§ **WHAT THE EXERCISE ASKS**
The whole listing must be printed again without any alteration.

[Opening PROVIDED MATERIAL section]

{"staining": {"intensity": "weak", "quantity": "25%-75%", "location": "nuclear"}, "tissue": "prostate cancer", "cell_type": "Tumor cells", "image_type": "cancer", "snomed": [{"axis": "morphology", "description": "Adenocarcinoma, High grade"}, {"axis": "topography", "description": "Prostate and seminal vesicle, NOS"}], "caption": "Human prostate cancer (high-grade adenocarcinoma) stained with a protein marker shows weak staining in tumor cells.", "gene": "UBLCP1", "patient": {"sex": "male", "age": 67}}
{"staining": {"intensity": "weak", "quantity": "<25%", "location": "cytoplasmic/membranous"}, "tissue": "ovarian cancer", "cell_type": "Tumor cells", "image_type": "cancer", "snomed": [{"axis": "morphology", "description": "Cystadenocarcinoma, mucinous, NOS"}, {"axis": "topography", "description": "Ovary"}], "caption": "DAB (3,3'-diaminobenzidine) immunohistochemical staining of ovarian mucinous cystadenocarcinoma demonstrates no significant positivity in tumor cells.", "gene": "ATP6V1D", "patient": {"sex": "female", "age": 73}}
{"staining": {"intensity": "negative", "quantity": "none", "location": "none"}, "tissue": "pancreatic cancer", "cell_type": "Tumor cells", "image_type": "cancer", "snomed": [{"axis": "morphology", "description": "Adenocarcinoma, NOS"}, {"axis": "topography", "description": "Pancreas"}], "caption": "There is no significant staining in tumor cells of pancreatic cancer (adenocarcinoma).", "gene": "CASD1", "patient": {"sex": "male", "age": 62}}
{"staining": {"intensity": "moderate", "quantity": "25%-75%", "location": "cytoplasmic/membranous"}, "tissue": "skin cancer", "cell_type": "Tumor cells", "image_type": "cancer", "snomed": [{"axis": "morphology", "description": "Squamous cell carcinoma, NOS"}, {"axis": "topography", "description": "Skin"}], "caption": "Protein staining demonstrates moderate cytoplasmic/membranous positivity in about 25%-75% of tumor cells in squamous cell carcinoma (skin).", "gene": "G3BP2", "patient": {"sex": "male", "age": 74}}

[Closing PROVIDED MATERIAL section]

§ **SOLVED PROBLEM**
{"staining": {"intensity": "weak", "quantity": "25%-75%", "location": "nuclear"}, "tissue": "prostate cancer", "cell_type": "Tumor cells", "image_type": "cancer", "snomed": [{"axis": "morphology", "description": "Adenocarcinoma, High grade"}, {"axis": "topography", "description": "Prostate and seminal vesicle, NOS"}], "caption": "Human prostate cancer (high-grade adenocarcinoma) stained with a protein marker shows weak staining in tumor cells.", "gene": "UBLCP1", "patient": {"sex": "male", "age": 67}}
{"staining": {"intensity": "weak", "quantity": "<25%", "location": "cytoplasmic/membranous"}, "tissue": "ovarian cancer", "cell_type": "Tumor cells", "image_type": "cancer", "snomed": [{"axis": "morphology", "description": "Cystadenocarcinoma, mucinous, NOS"}, {"axis": "topography", "description": "Ovary"}], "caption": "DAB (3,3'-diaminobenzidine) immunohistochemical staining of ovarian mucinous cystadenocarcinoma demonstrates no significant positivity in tumor cells.", "gene": "ATP6V1D", "patient": {"sex": "female", "age": 73}}
{"staining": {"intensity": "negative", "quantity": "none", "location": "none"}, "tissue": "pancreatic cancer", "cell_type": "Tumor cells", "image_type": "cancer", "snomed": [{"axis": "morphology", "description": "Adenocarcinoma, NOS"}, {"axis": "topography", "description": "Pancreas"}], "caption": "There is no significant staining in tumor cells of pancreatic cancer (adenocarcinoma).", "gene": "CASD1", "patient": {"sex": "male", "age": 62}}
{"staining": {"intensity": "moderate", "quantity": "25%-75%", "location": "cytoplasmic/membranous"}, "tissue": "skin cancer", "cell_type": "Tumor cells", "image_type": "cancer", "snomed": [{"axis": "morphology", "description": "Squamous cell carcinoma, NOS"}, {"axis": "topography", "description": "Skin"}], "caption": "Protein staining demonstrates moderate cytoplasmic/membranous positivity in about 25%-75% of tumor cells in squamous cell carcinoma (skin).", "gene": "G3BP2", "patient": {"sex": "male", "age": 74}}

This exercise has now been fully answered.